As the Kenya government made diplomatic investments to revive the collapsed East Africa Community in the late 70s and early 80s, then Attorney general Charles Njonjo had other thoughts.
He directly confronted top ministers to back off from the efforts.
A commission of inquiry formed to investigate him found that Njonjo did not shy away from expressing his disdain for the community.
The EAC had collapsed in 1977.
But Njonjo felt that Tanzania and Uganda took advantage of Kenya in the cooperation, and that letting it collapse allowed Kenya to fully regain its dominance.
Among the causes of the collapse included reported demands by Kenya to have more seats than Uganda and Tanzania in decision-making organs.
Also, Ugandan dictator Idi Amin is said to have demanded that Tanzania, being a member state of the EAC, should not harbour forces fighting to topple his government.

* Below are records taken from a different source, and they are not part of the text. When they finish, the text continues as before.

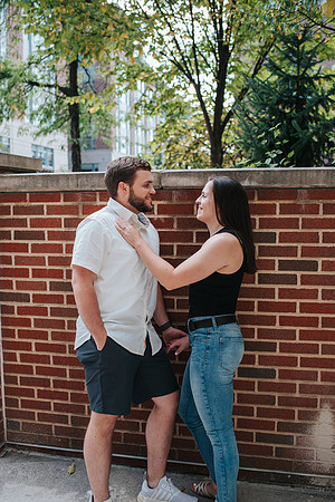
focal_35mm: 35
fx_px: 489
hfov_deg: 37.9
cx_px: 168
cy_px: 251
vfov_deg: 54.4
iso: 220
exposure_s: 1/250
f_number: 3.2
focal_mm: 35
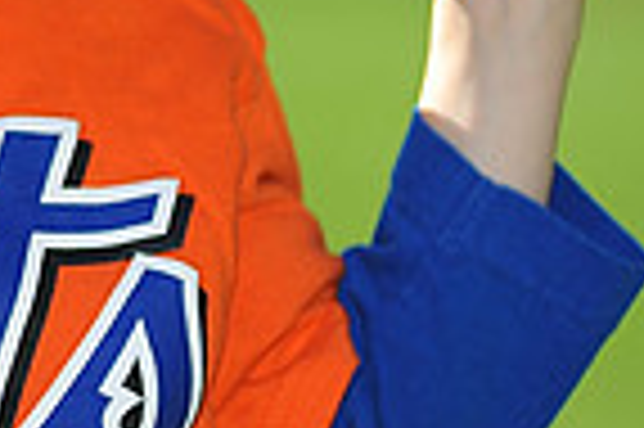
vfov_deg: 1.9
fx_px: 13044
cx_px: -311
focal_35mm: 730
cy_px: -207
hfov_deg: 2.8
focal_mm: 180
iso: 200
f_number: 4
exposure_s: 1/1250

The difference in economic philosophy in Kenya, which was capitalism, and that in Tanzania, which was socialism, also caused the fall.
The commission headed by then judges Cecil Miller, Effie Owuor and Chunilal Madan detailed the lengths Njonjo went to frustrate the revival efforts.
According to the commission’s report, Njonjo drunk five champagne when the entity eventually collapsed.
During the commission’s hearings, it was told in a verbal testimony by then cabinet minister Robert Ouko that Njonjo had tried to dissuade him from trying to pursue the dream of the community.
Ouko told the panel that, while in a top government delegation to Arusha in 1976 led by then Vice-President and Minister for Finance Mwai Kibaki, the attorney general dismissed his efforts as going nowhere.
At the time of the Arusha trip, Ouko was Minister for the East Africa Community.
During a coffee break Njonjo would approach Ouko and pull him aside, asking him that "why are you fighting so hard to maintain this thing?” the report reads.
He would tell the minister that "you are an able man with long experience. You will be able to get a big job in Kenya. Why are you bothering with this thing?"
But a perplexed Ouko would repulse Njonjo, telling him that "it is not a job for me which is at stake, it is the unity of East Africa which we are fighting for."
Ouko continued: "It is the joint effort of the East African countries to develop economically and socially that is the important issue and not the welfare of one individual like me."
"Forget it, it will break up," Njonjo told the minister back, the report said.
When the community eventually fell, Njonjo, then Kabete MP, followed up the matter in a debate in Parliament on July 5, 1977, expressing his glee, declaring that he had drunk much to celebrate.
“Njonjo told the National Assembly that he did not like the East African Community and that when the Community collapsed he drank five champagnes to celebrate its death.”
But when Ouko's testimony was put to him by the commission's lawyers, Lee Muthoga and Onyango Otieno, he denied being hostile to official government policy.
He characterised his conversation with Ouko as "a mere chat during a coffee break between two ministers at a personal level within the permitted immediate government circles'"
But Ouko would not dispute the conversation as a casual chat, referring the commission to the principle of collective responsibility that binds all cabinet ministers to support official state policies both privately and publicly.